Lalu, untuk mengantisipasi hal tersebut agar tidak terjadi, maka seharusnya ketua/pemimpin acara tersebut mengatur atau dengan kata lain membuat peraturan khususnya bagi anggota lengger agar tidak terlalu seronok dalam berseragam dan membatasi waktu yang lebih efisien, ketika hal ini tidak bisa dilakukan/deterapkan, menurut saya lebih baik dalam pergelaran budaya ini tidak perlu disertai dengan budaya lengger.

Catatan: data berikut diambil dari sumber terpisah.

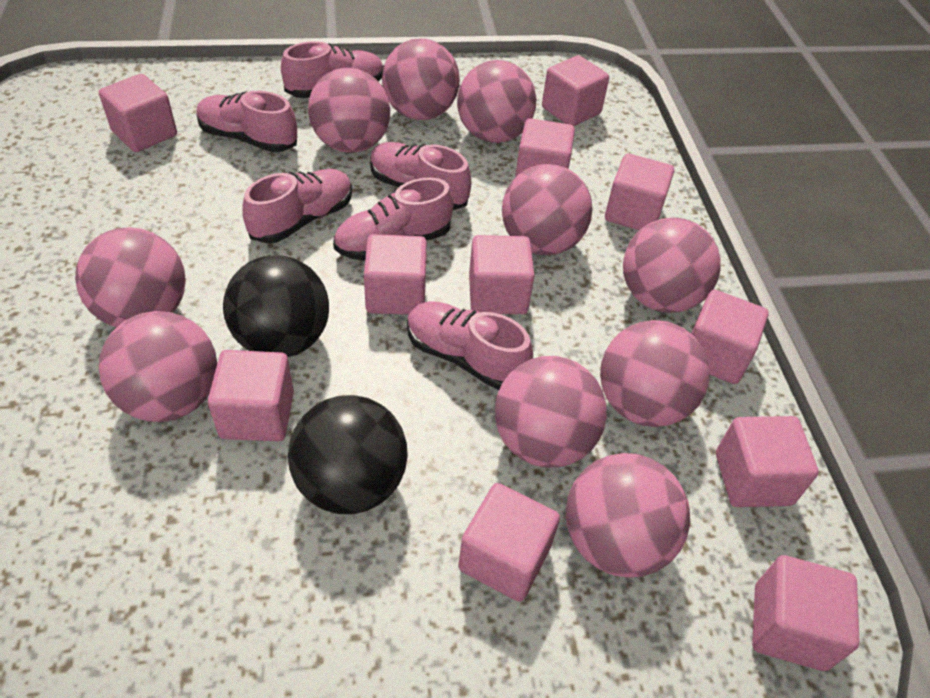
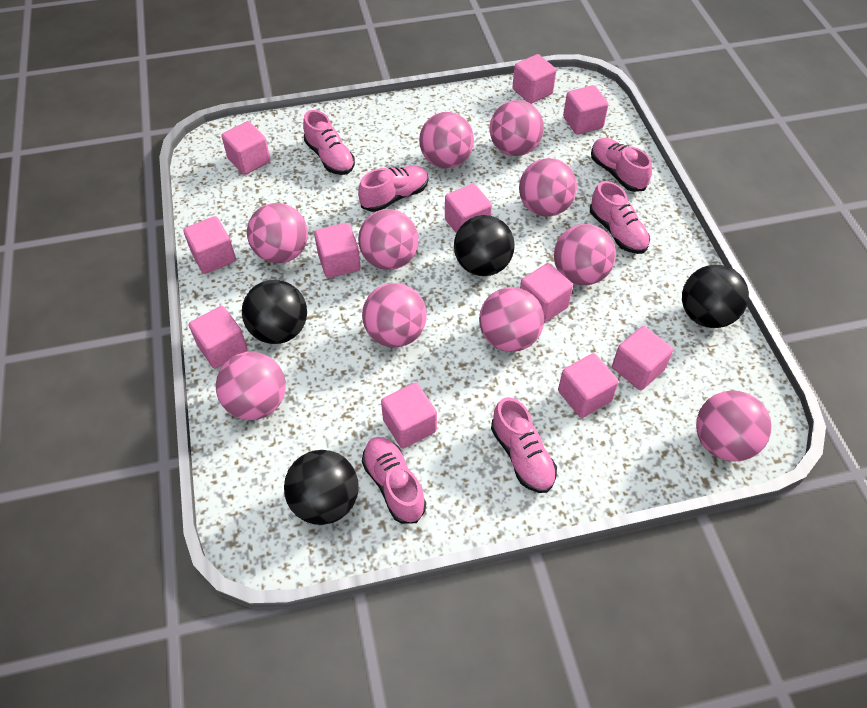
black ball: [223,255,329,357] [288,395,408,514] = 2 -> [242,280,307,344] [284,450,359,525] [454,215,515,276] [682,265,749,328] = 4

Perlu diketahui bahwasanya acara ini bukan sebuah kepercayaan. Dan bukan berarti masyarakat desa ini menggantungkan nasib/takdir pada acara ini, ruwatan ini hanya salah satu bentuk rasa syukur dengan apa yang telah diberikan oleh Tuhan Yang Maha Esa, dan pengharapan agar supaya kedepanya dapat lebih baik lagi.